Ну что ей ответить? Что и среди обычных людей трагедии происходят ежечасно, и огромное большинство людей умирают, так и не узнав, не увидев настоящего счастья. Трагический конец, говорите? Да ведь всему на свете приходит конец, рано или поздно. Но перед концом бывают ещё начало и середина, и у нас уже есть счастливое начало, и будет счастливое продолжение. Будет!
Доктор Маша смотрит внимательно, задумчиво.
— Ну что же, по крайней мере, мыслишь ты верно. Только ведь середина часто бывает очень короткой. Кажется, только что всё началось — и уже конец.
Я смотрел ей в глаза и не боялся. Нечего мне бояться, я не эсэсовец. Я хочу счастья для вашей дочери, для моей Ирочки. Я постараюсь изо всех сил, чтобы наше счастье длилось как можно дольше. Я не знаю, как это будет, но это будет. А для этого прежде всего нам надо быть вместе. А дальше покажет бой.
Она чуть улыбается, и в глазах появилось то непередаваемо-ласковое выражение, которое я видел сегодня утром у Ирочки. Нет, не совсем такое — мудрее и грустнее.
— Ладно. Собственно, точно такие же понятия изобразила мне сегодня утром Иолла — мы беседовали глубоко, и не одними словами. Но общий смысл тот же.

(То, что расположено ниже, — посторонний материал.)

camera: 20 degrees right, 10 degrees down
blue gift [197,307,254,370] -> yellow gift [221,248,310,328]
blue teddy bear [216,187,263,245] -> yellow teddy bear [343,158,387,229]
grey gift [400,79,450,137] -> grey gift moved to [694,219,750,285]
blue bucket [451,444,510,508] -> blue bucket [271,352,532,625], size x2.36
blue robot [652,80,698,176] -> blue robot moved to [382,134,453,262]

Она начала снимать с себя комбинезон (я уже догадался, что это хирургическое одеяние), расстёгивая многочисленные застёжки-липучки. Неудобно всё-таки с крыльями.

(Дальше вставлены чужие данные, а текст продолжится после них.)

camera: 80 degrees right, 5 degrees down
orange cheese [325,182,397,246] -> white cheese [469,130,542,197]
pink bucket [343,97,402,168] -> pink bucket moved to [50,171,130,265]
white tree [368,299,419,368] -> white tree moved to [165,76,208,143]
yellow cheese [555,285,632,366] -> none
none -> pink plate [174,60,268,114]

— И всё-таки я хотела бы прояснить. Женщина должна иметь детей, растить их, воспитывать — таков главный закон жизни везде, и у нас, и у вас тоже. И должно быть общее дело. Поверь, без этого счастья не бывает. Невозможно жить только тем, что смотреть в глаза друг другу, если нет ничего больше, рано или поздно смотреть станет нечего. Плюс физиология — тебе известно, что особи разного пола обычно кое-чем занимаются, кроме рассматривания глаз? Как ты себе всё это представляешь?

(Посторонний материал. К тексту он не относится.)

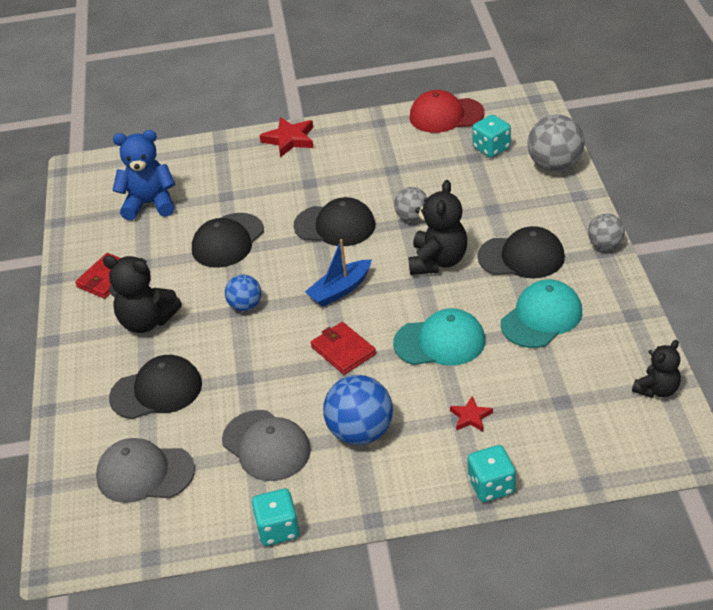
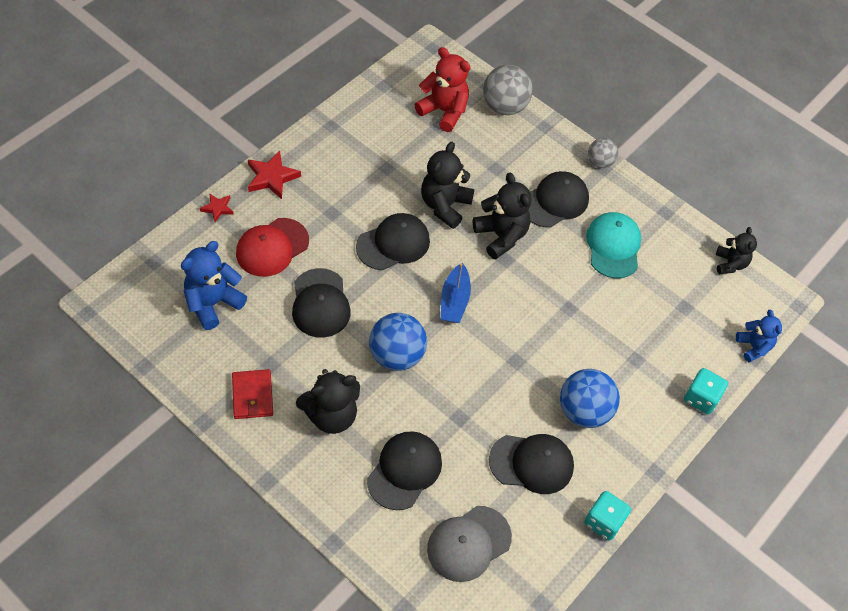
camera: 50 degrees left, 15 degrees up
grey cap [222,410,311,481] -> black cap [489,434,574,494]
blue ball [225,275,261,311] -> blue ball [369,313,427,371], size x1.68
red wallet [311,322,376,375] -> none
turquoise cap [393,308,485,366] -> none
grey ball [394,187,427,221] -> black teddy bear [421,142,475,229]
red cap [409,90,485,133] -> red cap moved to [236,218,309,277]
red star [450,396,493,431] -> red star moved to [200,193,234,222]
turquoise dice [472,115,511,158] -> red teddy bear [415,47,470,132]
none -> blue teddy bear [736,310,782,362]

А вот это уже вопросы медицины, дорогая доктор Маша. Или биологии? Вы специалист, вам виднее.
Она вдруг коротко рассмеялась.
— Нет, я сплю. Так же не бывает! Как же это?
Я понимаю вас, дорогая доктор Маша. Очень хорошо понимаю. Только это случилось. Сумасшествие — болезнь заразная.
— Ну что же, как врач, я обязана пытаться помочь самым безнадёжным больным. Иди сюда, — она указала на низенькую кушетку, двумя стойками вросшую в пол. — Не надо раздеваться, это не витализатор. Обувь только сними.
Она приподняла бровь — совсем как Ирочка — и кушетка мгновенно трансформировалась в некое подобие зубоврачебного кресла.
— Глотай не жуя, — она протянула мне блестящий шарик. Я послушно проглотил — увесистый, точь-в-точь шарик от подшипника. Шарик ощутимо тяжело лёг в желудке.
— Теперь садись.
Я послушно сел. Доктор Маша села рядом, разминая руки, встряхивая пальцами.
— А как мать, я очень хочу, чтобы ваш случай стал исключением из правил. И помогу тебе во всём, раз так вышло. Вы же не оставили мне выбора. Но только очень тебя прошу — сделай её счастливой. Иначе ты её убьёшь.
Она приблизила свои глаза к моим. Взяла мою голову в твёрдые, горячие ладони.
— И тогда позавидуешь тем эсэсовцам. Веришь?
Ещё бы не верить!
Красные, зелёные, жёлтые тени причудливо переплетались, плавали перед глазами. Яркий солнечный свет пронизывал мою голову насквозь, собираясь внутри в упругий, тёплый, пушистый шар. На этот раз шар перекатывался в голове быстро и уверенно, точно громадная ртутная капля.
Яркая вспышка света! Певучие, щебечущие голоса перекликаются, спорят. Я не вижу спорщиков, но знаю — это Мауна (я знаю её полное имя, но не могу произнести) и Иолла (тоже знаю полное имя) спорят не на жизнь, а на смерть. И я понимаю язык. Более того, я вижу и понимаю мыслеобразы, роящиеся в двух головах сразу. Мозги мои трещат с непривычки, но я стараюсь не пропустить ни слова.
«…Абориген с отсталой планеты, представитель иного вида, существо с чуждой физиологией — подумай же наконец! Он же питается трупами животных и рыб!»